3. It costs a lot of money to:

  • Roll out major new products or services
  • Try an entirely new business model

So you should do a lot of items from Category 1. Generate many ideas from all sources – it costs very little.


You should do a few things from Category 2. Definitely move the best ideas to the prototype stage and evaluate them (but kill them if necessary).


You should think long and hard about items from Category 3, but be prepared to allocate some of your scarce resource in this area.


Innovation involves making bets. Often these bets fail. But if the modular housing industry is to stay in the game someone will have to start making small bets until one or more come off.


Innovation is not free, but it can be done on slender means if we adopt this kind of approach.

One Response

  1. Crawl before you walk is wise advice when you attempt to move from labor intense processes to automated processes. Both take the same number of teams and steps in the beginning yet long term it lessens your dependence on team growth beyond its current size hence reduces your largest cost in any operation, Labor and Labor Burden cost.

    40 years ago I worked in an industry that collected large volumes of data on paper and that data consisted of 45 specific collection points daily to ensure profitability by unit, not overall operation. The problem was paper data collection failed to have a central location to maintain the data so that was our fist step, create a system where data could be centrally deposited and viewed by the team. Great, except it still relied on people to analyze the data which was subject to opinion and lacked objectivity therefor very subjective results were generated amongst varying units and divisions.
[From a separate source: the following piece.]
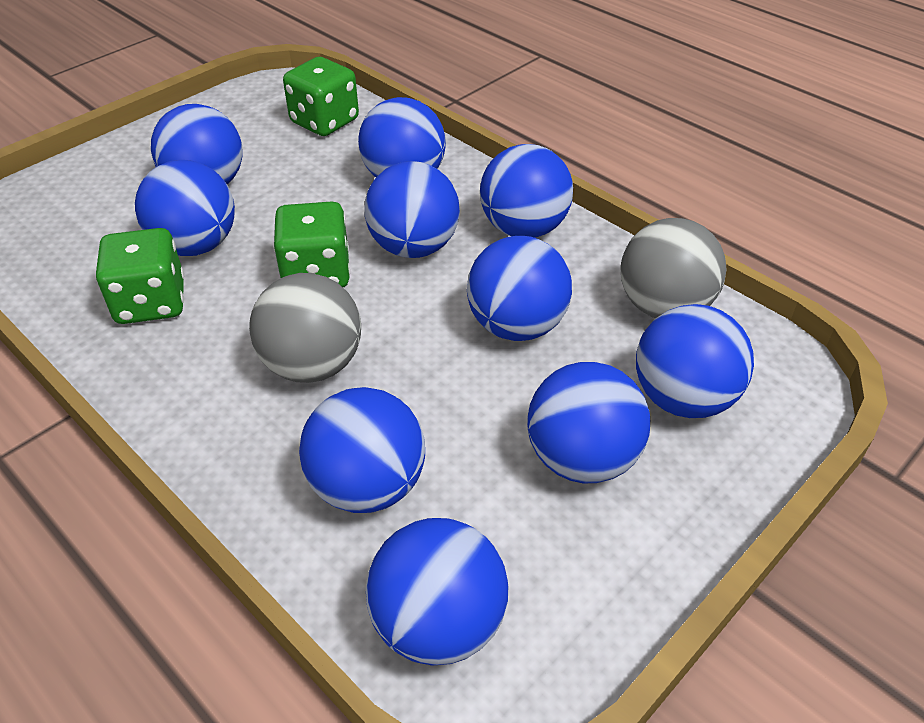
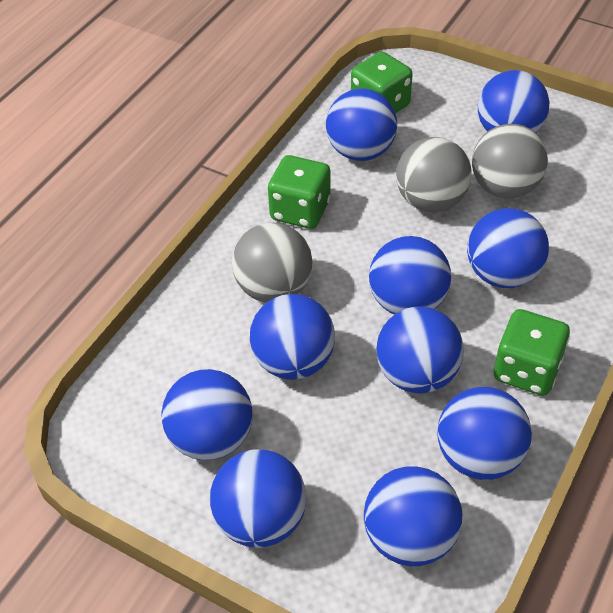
grey ball: 2 -> 3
Therefore the next step was to automate the data analysis to ensure objective results were not based on opinions alone.

    So what was that business 40 years ago, TRASH, yes good old Solid Waste Collection.

    35 years ago I left that industry and went to work in a governmental unit auditing businesses. Yeah, I know, say no more. When I arrived the first thing I observed was the lack of any system to collect data and yet paper was 3 feet deep and no system existed to even know what was needed to be collected. Step 1 know what needs to be collected otherwise useless paper will result from we have always done it this way so why change now.
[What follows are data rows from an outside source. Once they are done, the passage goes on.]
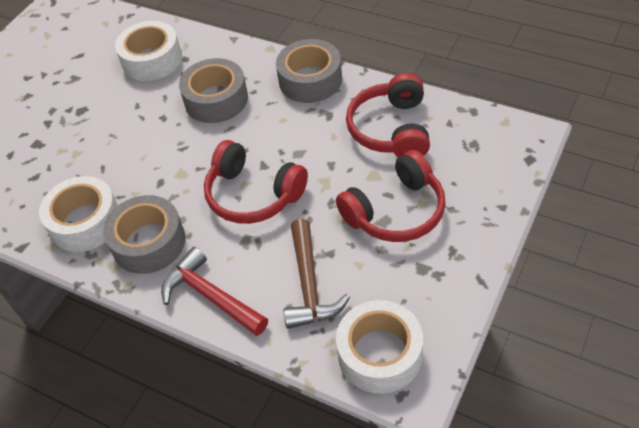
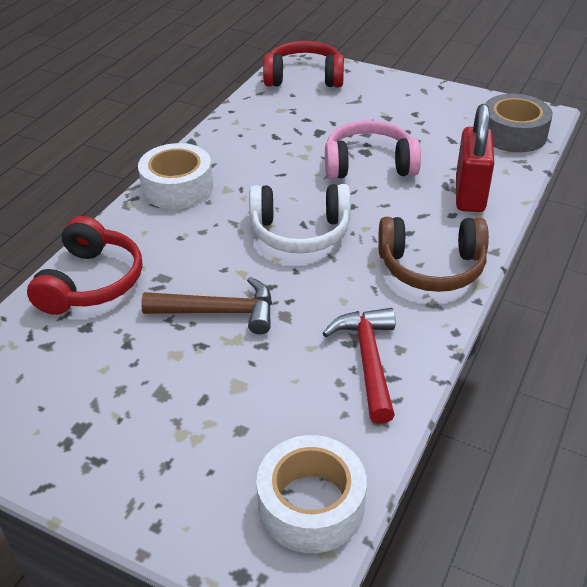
brown headphones: 0 -> 1
grey tape: 3 -> 1
pink headphones: 0 -> 1
red headphones: 3 -> 2
red padlock: 0 -> 1
white headphones: 0 -> 1
white tape: 3 -> 2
    That's a very hard step not only from not knowing what to keep and what not but battling the institutional experience factors of always done it this way.

    Once that was accomplished what central location would data be stored, of course we have always filed paper so lets keep doing that. Therefore the challenge was to get folks on board to create a database to store data only at first to avoid piles of unnecessary paper.

    Now that we have a system, now we need to analyze the data and once again the subjective approach comes into play which lacks an objective result.

    The tricky part is not offending those in place for many years with new ideas and completely new processes. Many times we ended up with a

    "Computer Screen attached to a Typewriter" which lands us back at the beginning.

    Many good meaning and very knowledgeable folks on teams have years of experience in an industry yet lack the skill to automate. We found it necessary for the success of the process to blend that industry experience with a Systems Analyst to lay the ground work to instruct programmers to build a system that didn't resemble a "Typewriter with a Screen" producing useless data analysis.

    Step 1 is a very critical step in knowing what needs to be analyzed and collected to ensure "objective" results. This is a crawl before you walk process and very hard in that personalities come into play as my opinion is worth as much as yours because you have never ….. built a home…audited a business…fail to understand an industry and the list goes on.

    So what does this have to do with Gary's article, start with the things that cost little and be careful who you listen to along the journey as you need an Objective Team to analyze the Processes and Data or the beginning will become the end quickly as you start to spend money.

    Anyway, thank you for reading 1 point of view based on 40 years of heartburn trying to change a process.